A Learned Pixel-by-Pixel Lossless Image Compression Method with 59K Parameters and Parallel Decoding

TL;DR

This paper introduces a highly parameter-efficient learned lossless image compression method with parallel decoding, achieving state-of-the-art performance and significantly reducing decoding time compared to sequential approaches.

Contribution

It presents a novel pixel-by-pixel learned compression system with only 59K parameters and proposes parallel decoding algorithms to improve speed.

Findings

Achieves state-of-the-art lossless compression performance.

Reduces decoding time significantly with parallel algorithms.

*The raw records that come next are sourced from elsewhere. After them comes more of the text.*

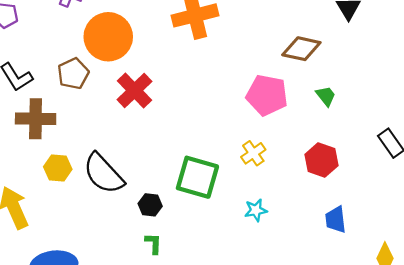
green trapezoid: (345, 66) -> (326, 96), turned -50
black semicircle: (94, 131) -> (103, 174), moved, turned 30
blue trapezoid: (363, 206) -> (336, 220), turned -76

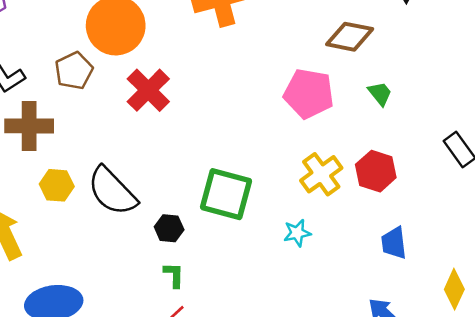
yellow cross: (253, 153) -> (321, 174), moved, size x1.4

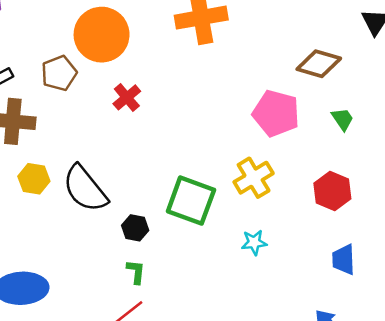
red cross: (148, 90) -> (127, 97), size x0.7
yellow cross: (321, 174) -> (254, 178), moved

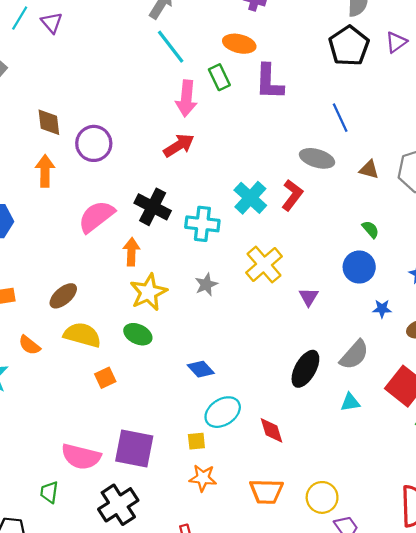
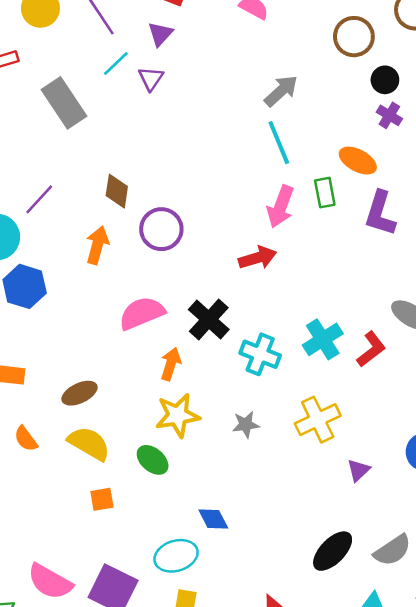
cyan ellipse: (223, 412) -> (176, 556), moved

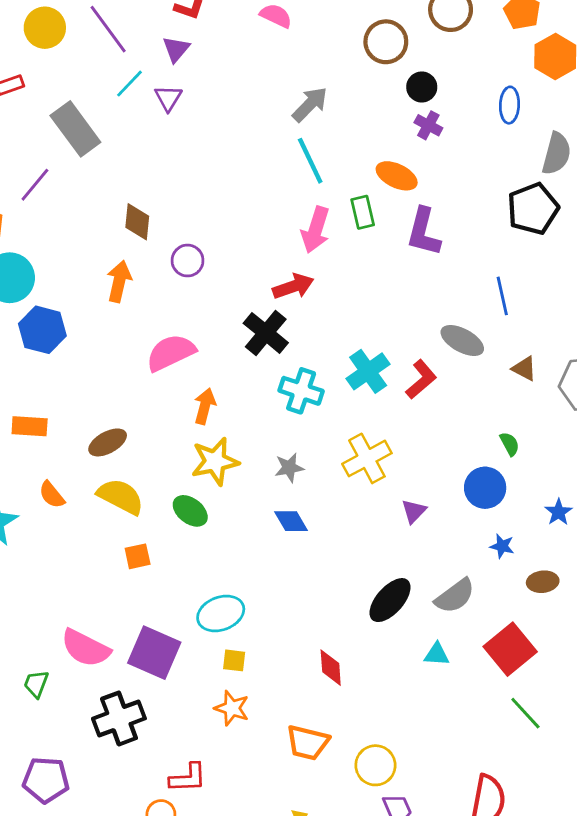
purple line: (39, 199) -> (35, 185), moved
purple circle: (161, 229) -> (188, 261), size x0.7
black cross: (209, 319) -> (266, 333), moved
blue diamond: (213, 519) -> (291, 521), moved

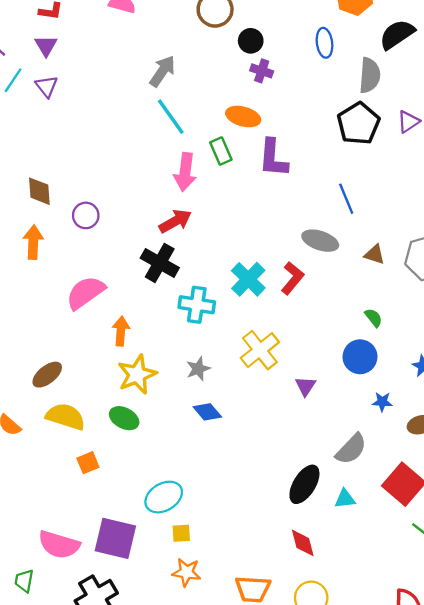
black ellipse: (390, 600) -> (304, 484), moved
red diamond: (331, 668) -> (303, 543), moved

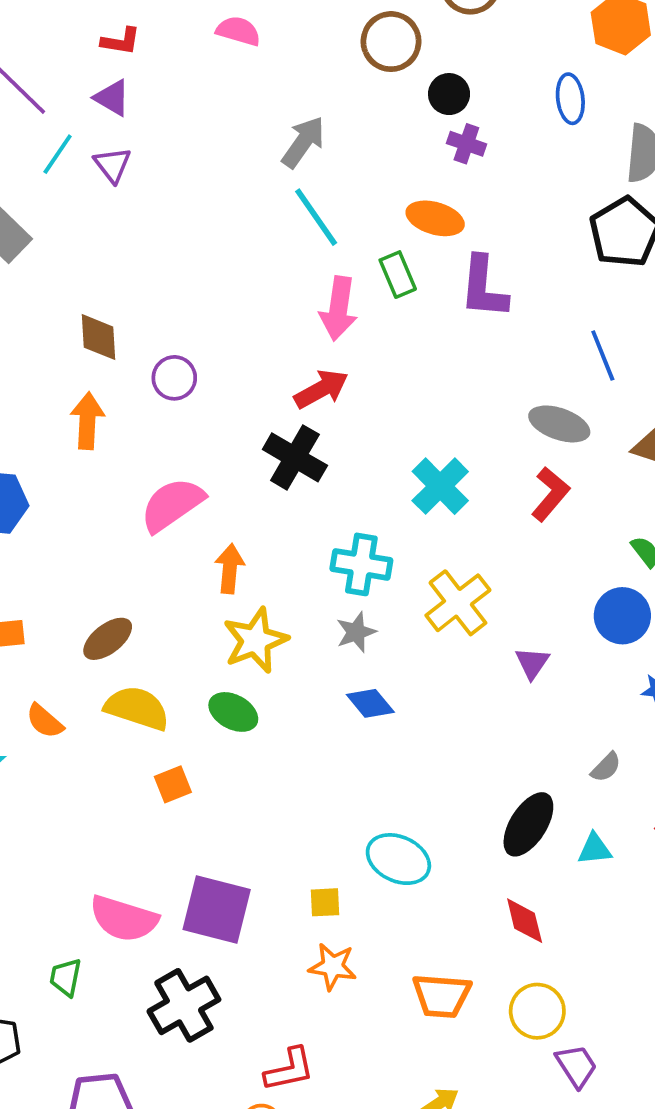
purple triangle: (46, 46) -> (112, 98), turned -30
red L-shape: (292, 278) -> (550, 494), moved
cyan cross: (197, 305) -> (361, 564), moved
gray semicircle: (351, 449) -> (606, 767), size x0.6
cyan ellipse: (164, 497) -> (398, 859), moved, turned 54

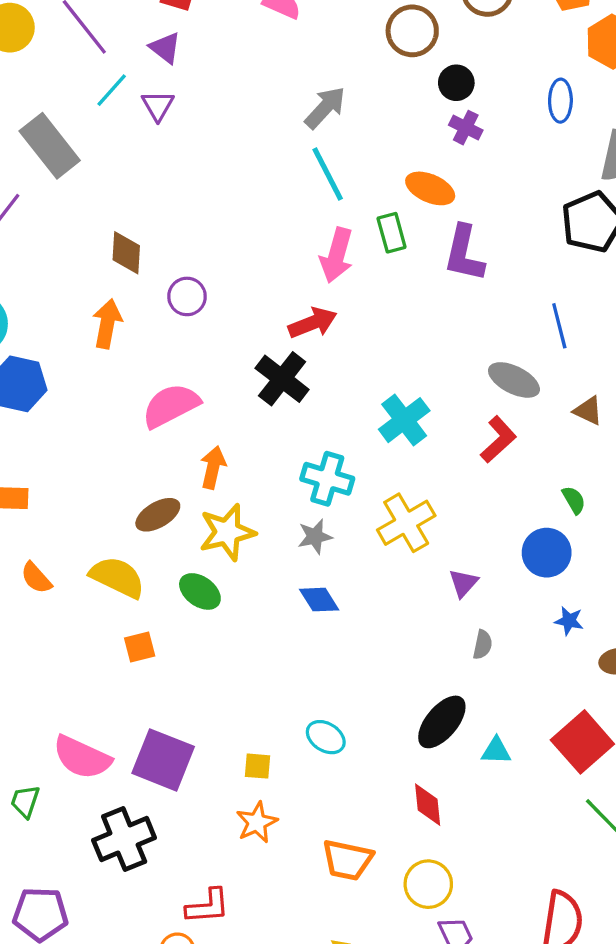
brown ellipse: (108, 639) -> (158, 515), moved
gray semicircle: (606, 767) -> (483, 645), moved, turned -40
cyan ellipse: (398, 859) -> (326, 737), size x0.7
orange star: (333, 967) -> (257, 822), turned 30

Uses only 59K parameters, much fewer than existing systems.

Abstract

This paper considers lossless image compression and presents a learned compression system that can achieve state-of-the-art lossless compression performance but uses only 59K parameters, which is more than 30x less than other learned systems proposed recently in the literature. The explored system is based on a learned pixel-by-pixel lossless image compression method, where each pixel's probability distribution parameters are obtained by processing the pixel's causal neighborhood (i.e. previously encoded/decoded pixels) with a simple neural network comprising 59K parameters. This causality causes the decoder to operate sequentially, i.e. the neural network has to be evaluated for each pixel sequentially, which increases decoding time significantly with common GPU software and hardware. To reduce the decoding time, parallel decoding algorithms are proposed and implemented. The obtained lossless image compression system is compared to traditional and learned systems in the literature in terms of compression performance, encoding-decoding times and computational complexity.